Hendrick Ibsen‘s play The Lady from the Sea is about alienation from the self—in a woman named Ellida.  Her own mind is resisting her marriage to her husband, Dr. Wangel, because she did not have “free will” upon accepting his years-ago proposal.  But Wangel is a good man, and the home he has built for Ellida can be considered a home of love.

Alas, this may not be the kind of home in which Arnholm and Bolette, Ellida’s stepdaughter, live after they get married, for Bolette glorifies, to the exclusion of everything else, experiencing the world.  Certainly she does not glorify Arnhom (her former teacher) because she does not yet love him.  But in the future . . .?  Ibsen’s play is heartening without being wholly happy.  It is a small-scale work filmed, with impeccable acting, by the BBC in 1974.  I greatly appreciate the production.
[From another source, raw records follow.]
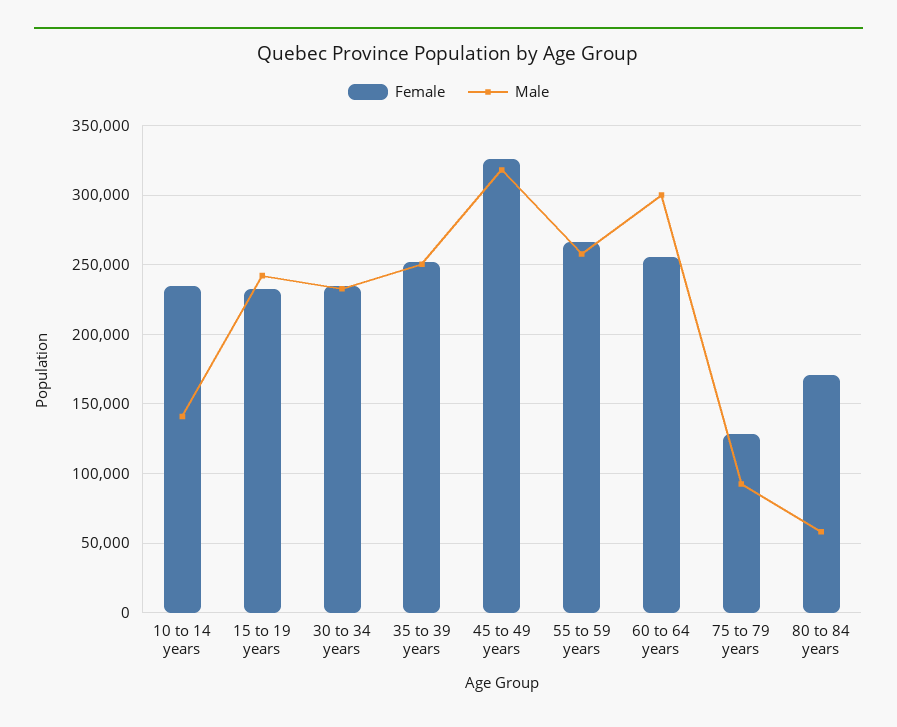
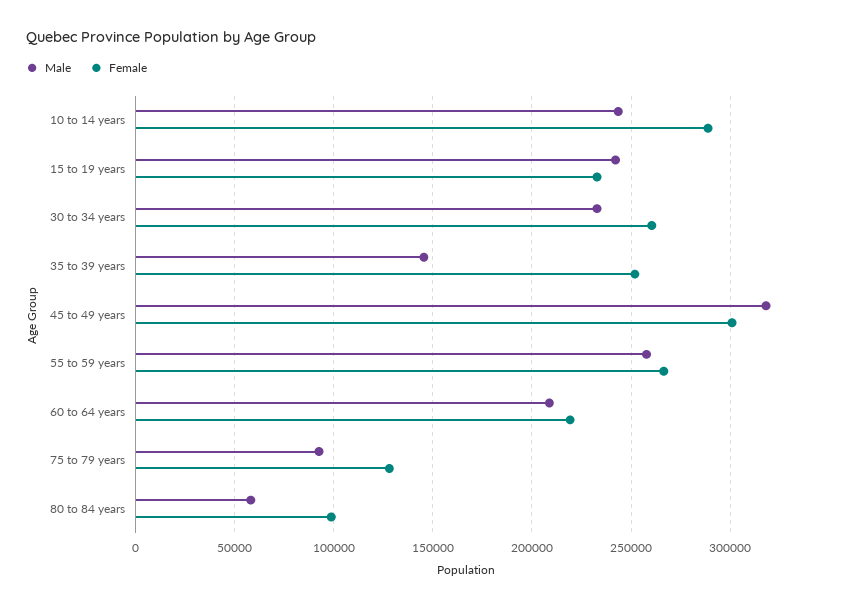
  {
    "Female": {
-     "10 to 14 years": 235000,
+     "10 to 14 years": 290000,
      "15 to 19 years": 235000,
-     "30 to 34 years": 235000,
+     "30 to 34 years": 260000,
      "35 to 39 years": 250000,
-     "45 to 49 years": 325000,
+     "45 to 49 years": 300000,
      "55 to 59 years": 265000,
-     "60 to 64 years": 255000,
+     "60 to 64 years": 220000,
      "75 to 79 years": 130000,
-     "80 to 84 years": 170000
+     "80 to 84 years": 100000
    },
    "Male": {
-     "10 to 14 years": 140000,
+     "10 to 14 years": 245000,
      "15 to 19 years": 240000,
      "30 to 34 years": 235000,
-     "35 to 39 years": 250000,
+     "35 to 39 years": 145000,
      "45 to 49 years": 320000,
      "55 to 59 years": 260000,
-     "60 to 64 years": 300000,
+     "60 to 64 years": 210000,
      "75 to 79 years": 90000,
      "80 to 84 years": 60000
    }
  }

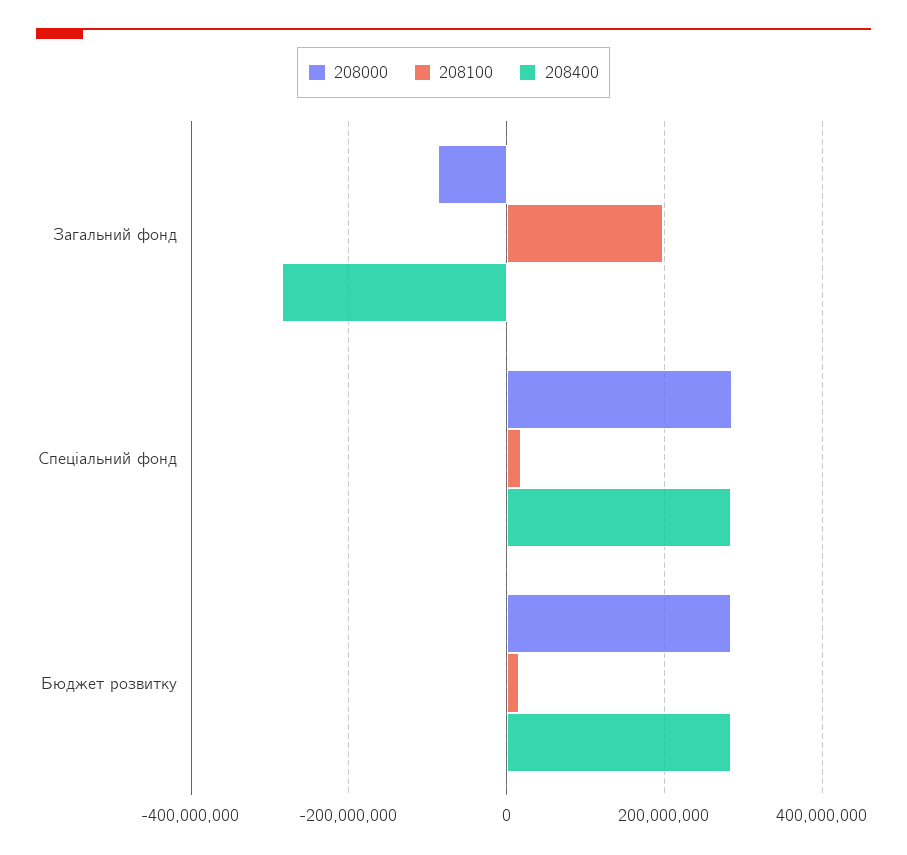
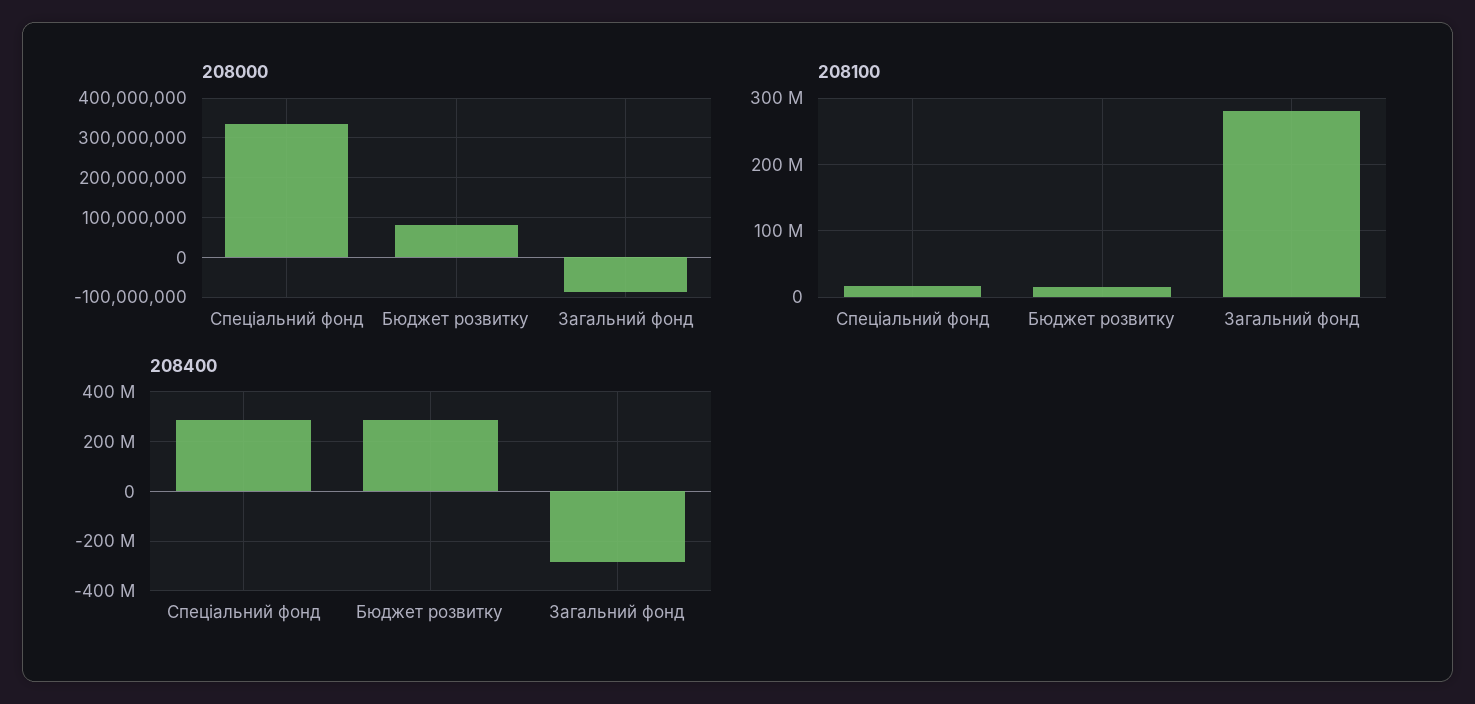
  {
    "208000": {
      "Загальний фонд": -80000000,
-     "Спеціальний фонд": 280000000,
+     "Спеціальний фонд": 340000000,
-     "Бюджет розвитку": 280000000
+     "Бюджет розвитку": 80000000
    },
    "208100": {
-     "Загальний фонд": 200000000,
+     "Загальний фонд": 280000000,
      "Спеціальний фонд": 20000000,
      "Бюджет розвитку": 20000000
    },
    "208400": {
      "Загальний фонд": -280000000,
      "Спеціальний фонд": 280000000,
      "Бюджет розвитку": 280000000
    }
  }

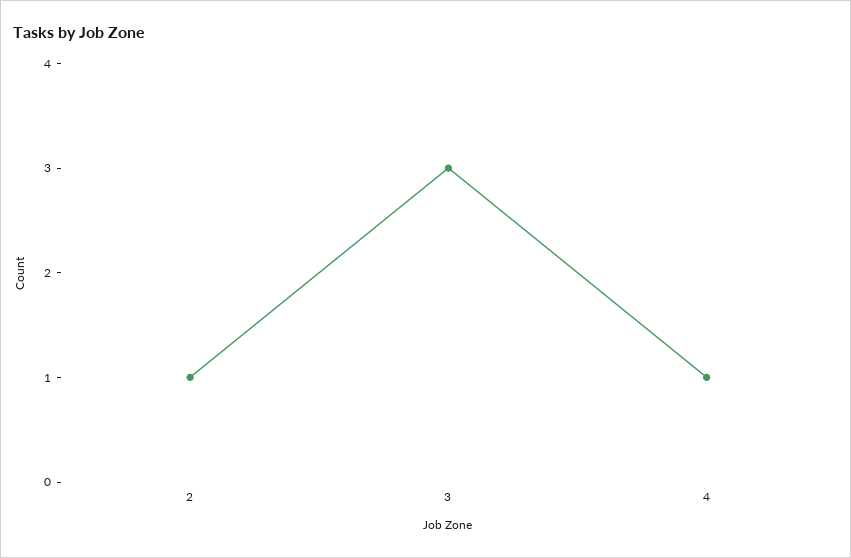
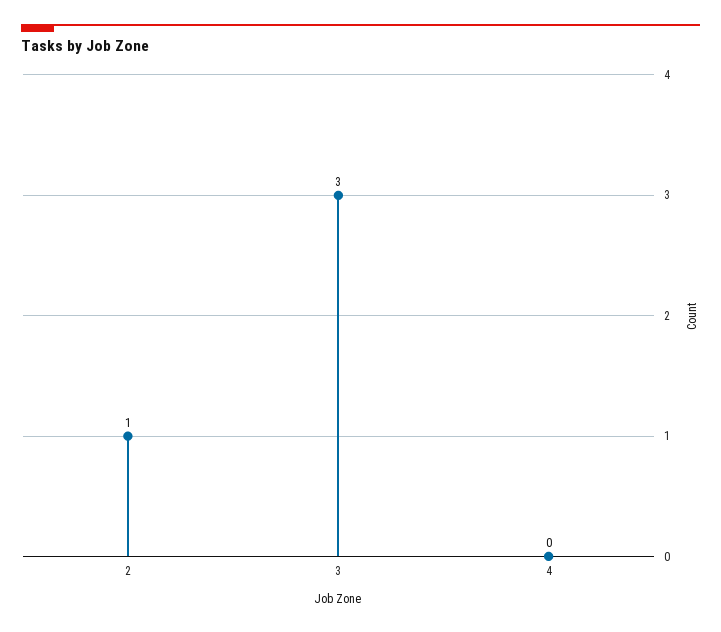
  {
    "2": 1,
    "3": 3,
-   "4": 1
+   "4": 0
  }

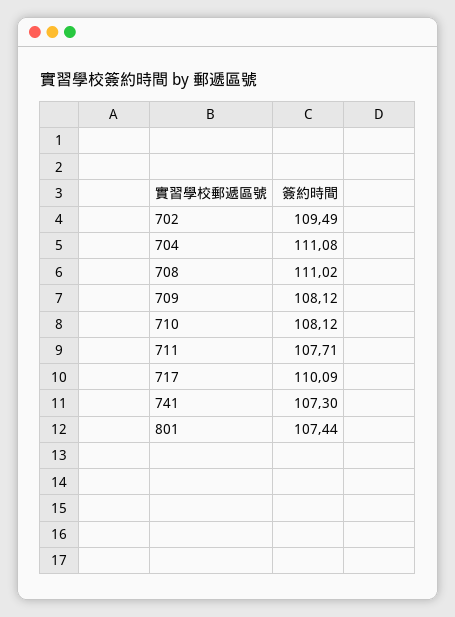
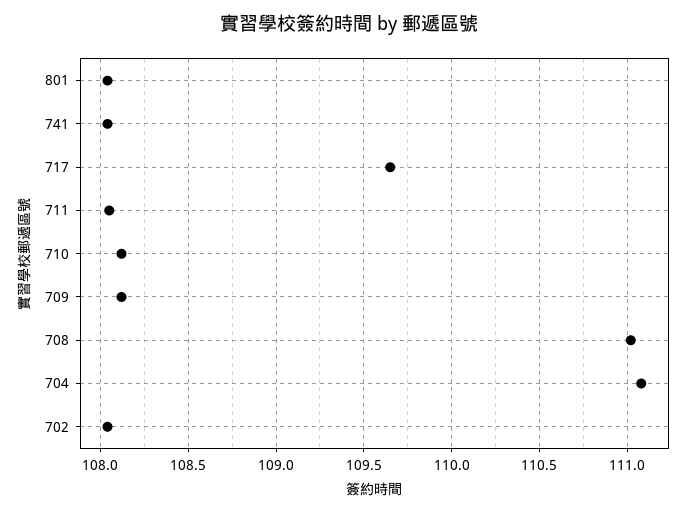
  {
-   "702": 109.49,
+   "702": 108.05,
    "704": 111.08,
    "708": 111.02,
    "709": 108.12,
    "710": 108.12,
-   "711": 107.71,
+   "711": 108.05,
-   "717": 110.09,
+   "717": 109.65,
-   "741": 107.3,
+   "741": 108.05,
-   "801": 107.44
+   "801": 108.05
  }

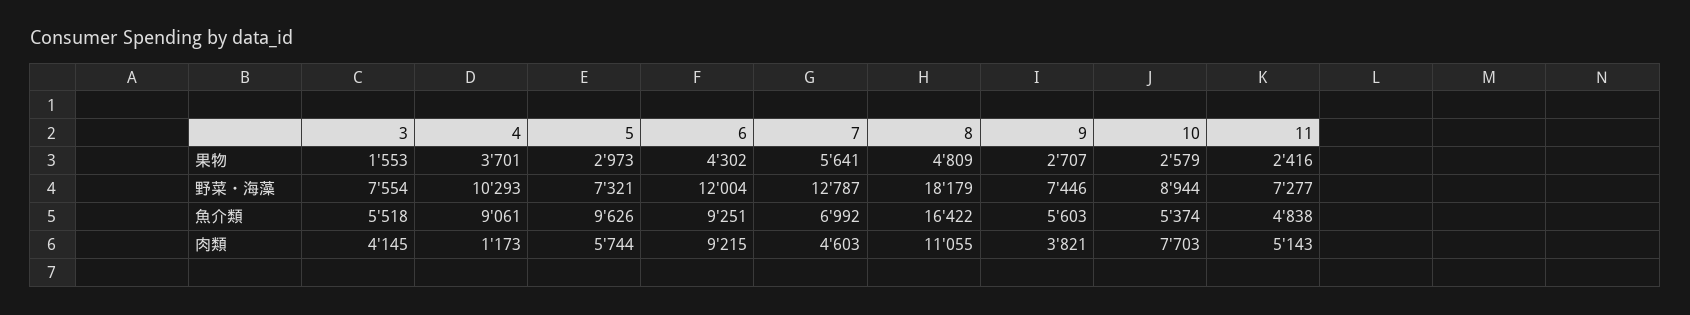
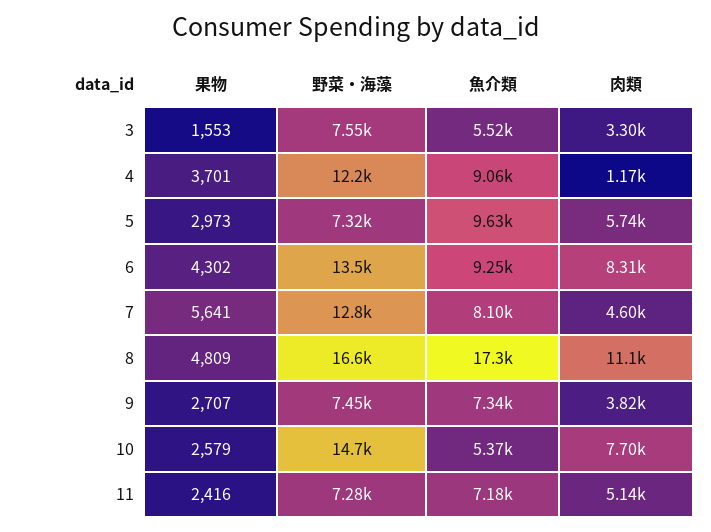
  {
    "3": {
      "果物": 1553,
      "野菜・海藻": 7554,
      "魚介類": 5518,
-     "肉類": 4145
+     "肉類": 3300
    },
    "4": {
      "果物": 3701,
-     "野菜・海藻": 10293,
+     "野菜・海藻": 12200,
      "魚介類": 9061,
      "肉類": 1173
    },
    "5": {
      "果物": 2973,
      "野菜・海藻": 7321,
      "魚介類": 9626,
      "肉類": 5744
    },
    "6": {
      "果物": 4302,
-     "野菜・海藻": 12004,
+     "野菜・海藻": 13500,
      "魚介類": 9251,
-     "肉類": 9215
+     "肉類": 8310
    },
    "7": {
      "果物": 5641,
      "野菜・海藻": 12787,
-     "魚介類": 6992,
+     "魚介類": 8100,
      "肉類": 4603
    },
    "8": {
      "果物": 4809,
-     "野菜・海藻": 18179,
+     "野菜・海藻": 16600,
-     "魚介類": 16422,
+     "魚介類": 17300,
      "肉類": 11055
    },
    "9": {
      "果物": 2707,
      "野菜・海藻": 7446,
-     "魚介類": 5603,
+     "魚介類": 7340,
      "肉類": 3821
    },
    "10": {
      "果物": 2579,
-     "野菜・海藻": 8944,
+     "野菜・海藻": 14700,
      "魚介類": 5374,
      "肉類": 7703
    },
    "11": {
      "果物": 2416,
      "野菜・海藻": 7277,
-     "魚介類": 4838,
+     "魚介類": 7180,
      "肉類": 5143
    }
  }

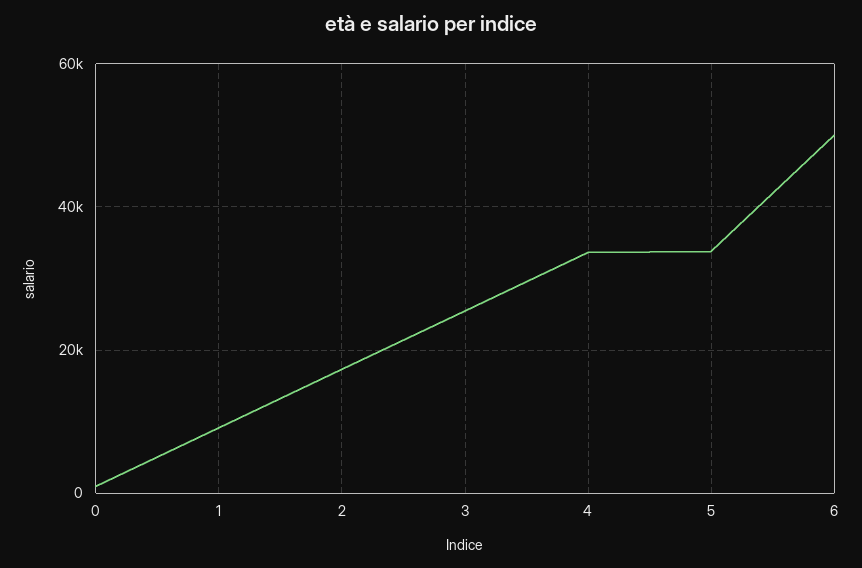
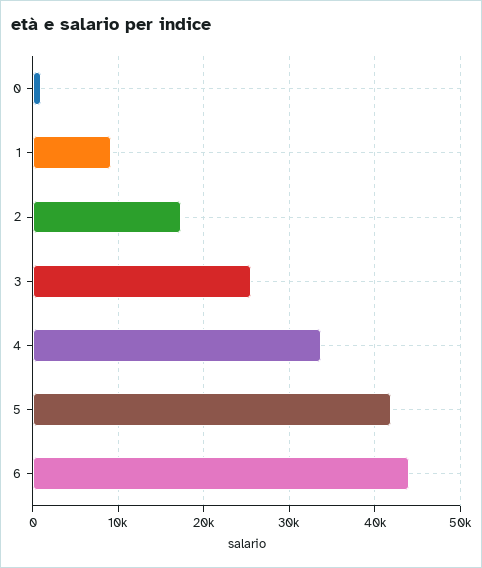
  {
    "0": 1000,
    "1": 9000,
    "2": 17000,
    "3": 25000,
    "4": 34000,
-   "5": 34000,
+   "5": 42000,
-   "6": 50000
+   "6": 44000
  }

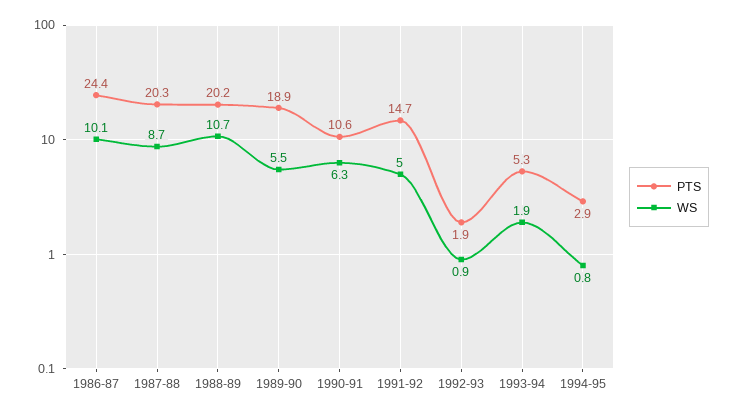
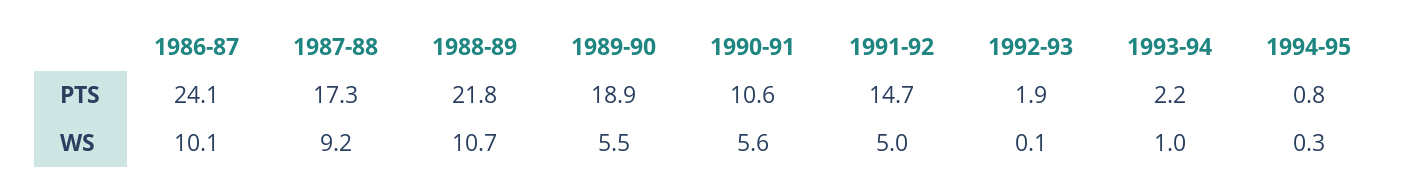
  {
    "PTS": {
-     "1986-87": 24.4,
+     "1986-87": 24.1,
-     "1987-88": 20.3,
+     "1987-88": 17.3,
-     "1988-89": 20.2,
+     "1988-89": 21.8,
      "1989-90": 18.9,
      "1990-91": 10.6,
      "1991-92": 14.7,
      "1992-93": 1.9,
-     "1993-94": 5.3,
+     "1993-94": 2.2,
-     "1994-95": 2.9
+     "1994-95": 0.8
    },
    "WS": {
      "1986-87": 10.1,
-     "1987-88": 8.7,
+     "1987-88": 9.2,
      "1988-89": 10.7,
      "1989-90": 5.5,
-     "1990-91": 6.3,
+     "1990-91": 5.6,
      "1991-92": 5,
-     "1992-93": 0.9,
+     "1992-93": 0.1,
-     "1993-94": 1.9,
+     "1993-94": 1,
-     "1994-95": 0.8
+     "1994-95": 0.3
    }
  }

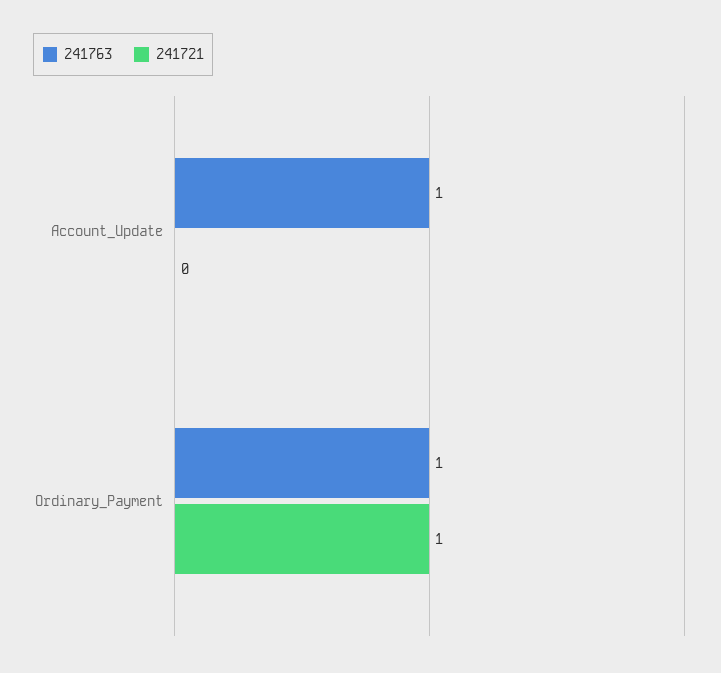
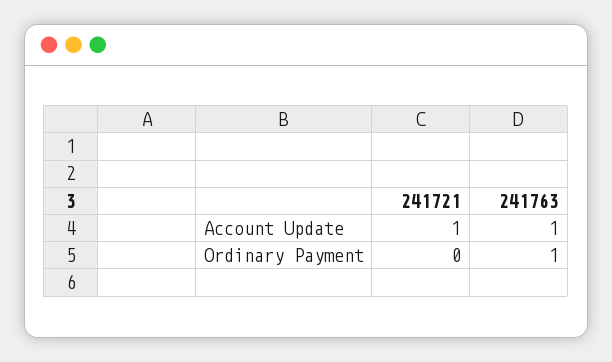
  {
    "241763": {
      "Account_Update": 1,
      "Ordinary_Payment": 1
    },
    "241721": {
-     "Account_Update": 0,
+     "Account_Update": 1,
-     "Ordinary_Payment": 1
+     "Ordinary_Payment": 0
    }
  }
These days the plot of The Lady from the Sea is rather stale.  Still, the play is interesting and probing.  Eileen Atkins is histrionically authoritative, and beautifully sensitive, as Ellida.  Denholm Elliott always knew how to enact a good man; he is masterly and never boring.  Never false is the way to describe Michael Feast as an enthusiastic would-be artist.  Carole Nimmons is a strikingly authentic Bolette.  All the actors are great in this respectable TV mounting.